### [TO-DO LIST]
a) In the Tea Party article, rewrite the paragraph beginning "Nine months ago, commodities analyst Rick Santelli" more briefly, keeping its main facts.
b) Extend the Tea Party article beyond its final sentence.

### [DOCUMENT SECTION]
»»

ORLANDO, Fla. — Andrea Shea King stood backstage during Thursday
night’s Tea
Party rally at Lake Eola Park here, where thousands turned
out on a cool, overcast evening to raise their voices for
liberty.
“You should have been here in March,” said King, who spoke at
one of the earliest rallies in what has since become a nationwide
phenomenon. “It was mobbed — and the media barely paid
attention.”
The media are paying attention now. They have no choice.
Over the past nine months, hundreds of thousands of citizens have
answered the Tea Party movement’s call to direct involvement in
politics. Their activism has ignited the spark that now threatens
to incinerate the agenda of Hope and Change that once seemed
impervious to conservative opposition.
Nine months ago, commodities analyst Rick Santelli was
interviewed from the floor of the Chicago Board of Trade about
the stimulus-and-bailout policies of the new administration. At
8:11 am. Eastern time on Feb. 19, Santelli launched into a rant
that instantly became a YouTube
classic.
Turning to the commodities traders in Chicago, Santelli
asked: “How many of you people want to pay for your neighbor’s
mortgage who has an extra bathroom and can’t pay their bills?” He
was answered with a chorus of jeers.
“President Obama, are you listening?” Santelli then asked.
“We’re thinking about having a Chicago tea party in July. All of
you capitalists that want to show up to Lake Michigan, I’m going
to start organizing it.”

««

### [Stored data entries]
»»

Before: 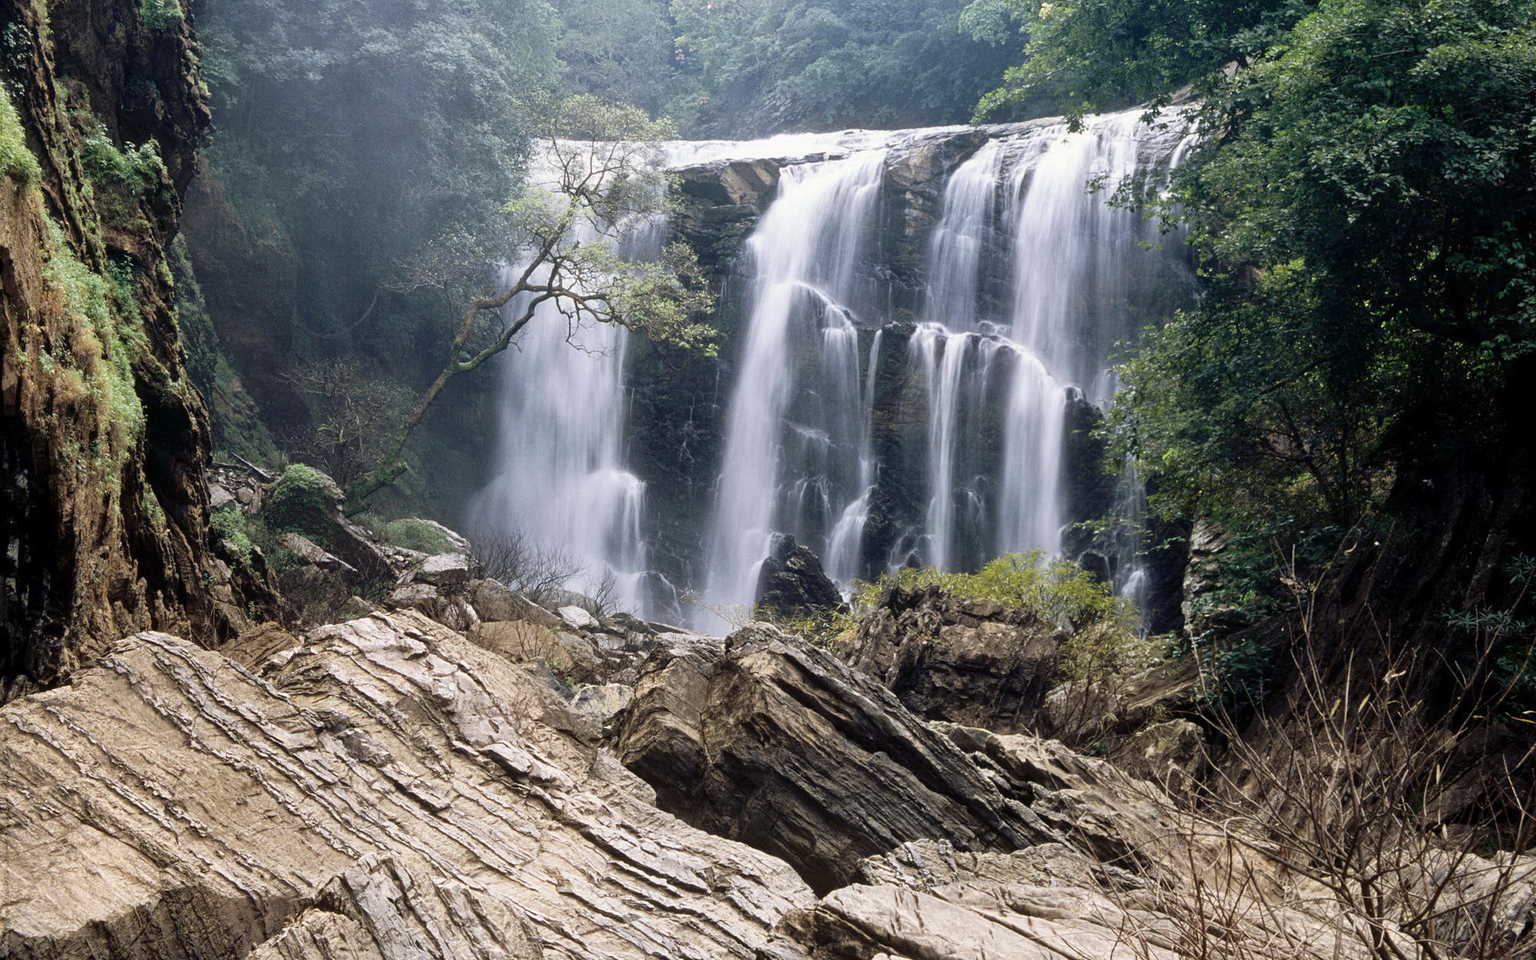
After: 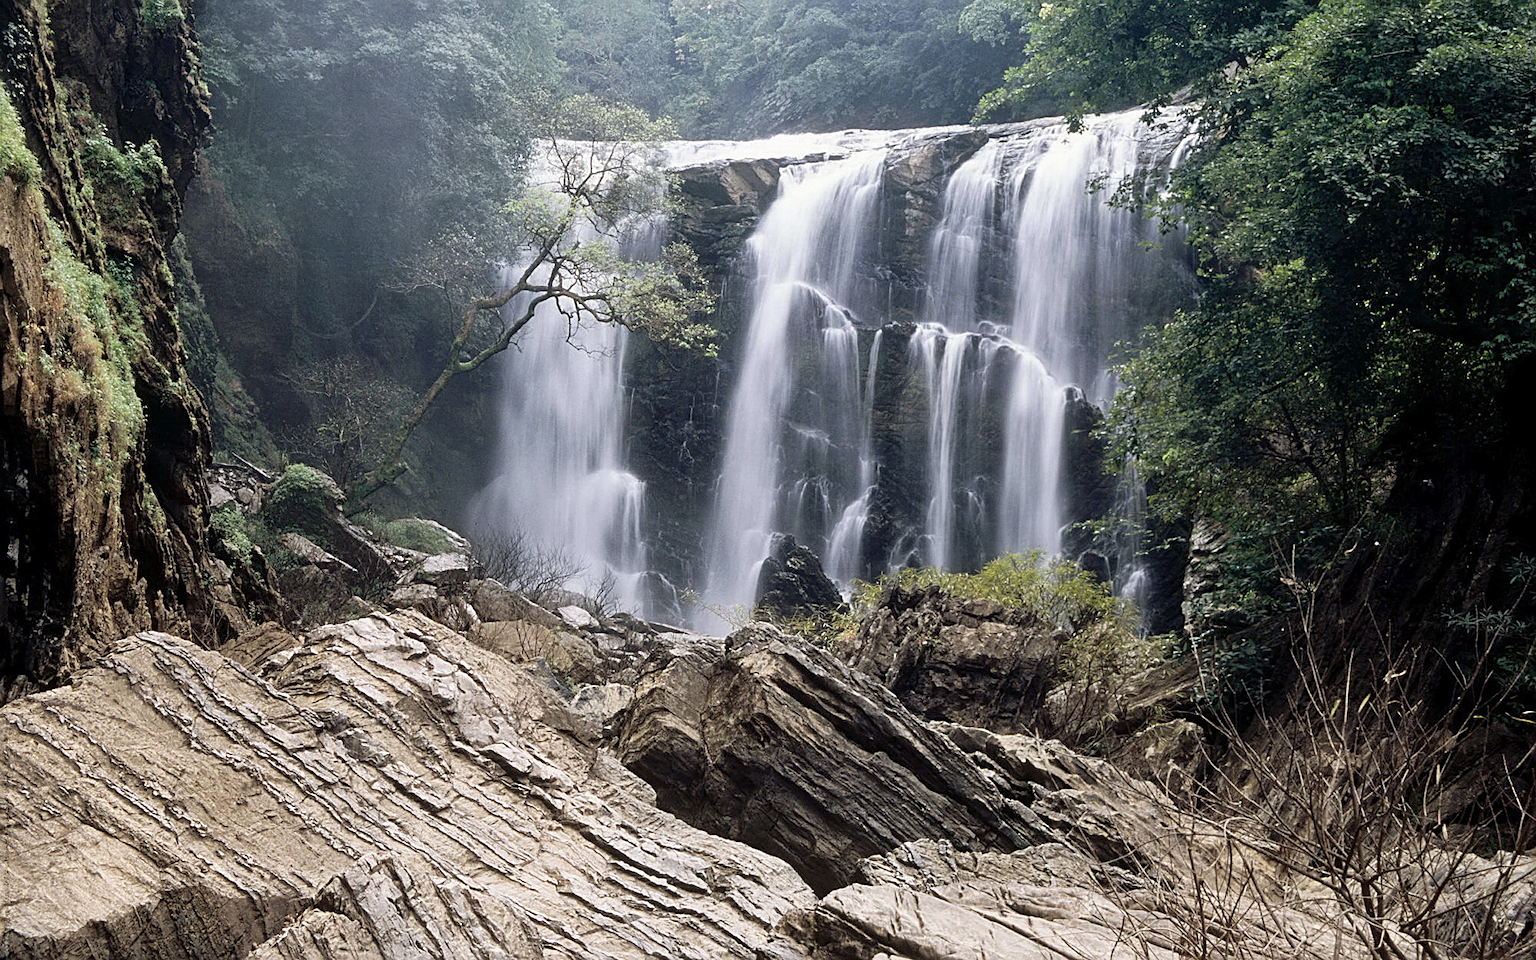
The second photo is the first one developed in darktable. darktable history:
sharpen: amount 0.478
color correction: saturation 0.85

««

### [ANSWER LIST]
a) On Feb. 19, at 8:11 a.m. Eastern time, commodities analyst Rick Santelli was being interviewed on the floor of the Chicago Board of Trade about the new administration's stimulus-and-bailout policies. He launched into a rant that instantly became a YouTube classic.

b)
Santelli didn’t have to organize. His rant on CNBC inspired
other Americans to emulate the spirit of the original Boston Tea
Party in 1773. They spontaneously staged rallies in their
communities, far from Chicago. The Tea Party movement begun that
February morning has been supported by major conservative
institutions — including FreedomWorks and
Americans for
Prosperity — but the movement itself is organic,
generated by the passions of the people who turn out for the
events.
Ron and Kay
Rivoli, a musical duo who have performed at more than
70 events on two Tea Party Express tours, estimate they have
appeared before crowds totaling in excess of 350,000 — not
including the 9/12 March On Washington, which drew a throng that
topped a million, according to some estimates.
Protest songs like “USSA” and “Big Fat No” have made the
Rivolis celebrities on the Tea Party circuit and earned them an
appearance on Mike Huckabee’s Fox News program. A similar
newfound fame has enveloped others associated with the movement,
including Kenneth Gladney, who was
beaten up while selling flags at a St. Louis town hall
meeting hosted by Rep. Russ Carnahan (D-Mo.). Gladney spoke at
Thursday’s Lake Eola Park rally where he waved the Gadsden Flag
and invoked its famous revolutionary motto, “Don’t Tread On
Me.”
More than anything else, the Tea Party protests encouraged
conservatives who seemed downtrodden and dispirited in the wake
of Barack Obama’s electoral landslide of a year ago. Some have
cited Tea Party activists as the grassroots foot soldiers who
helped produce the off-off-year victories for Republicans in the
New Jersey and Virginia gubernatorial elections.
Yet this uprising of “patriots,” as the Tea Party people
proudly call themselves, also threatens to disturb the GOP status
quo.
It is something of an ironic accident that the Tea Party
Express tour’s final stop was here in Orlando. Florida has become
the Alamogordo Test Range for the Tea Party movement’s
mushrooming power, and this state’s Republican establishment may
soon feel the thermonuclear blast. As The
American Spectator’s Tampa-based
Larry
Thornberry reports today, Florida GOP chairman Jim Greer and
Gov. Charlie Crist have found themselves in the crosshairs of
reinvigorated populist sentiment.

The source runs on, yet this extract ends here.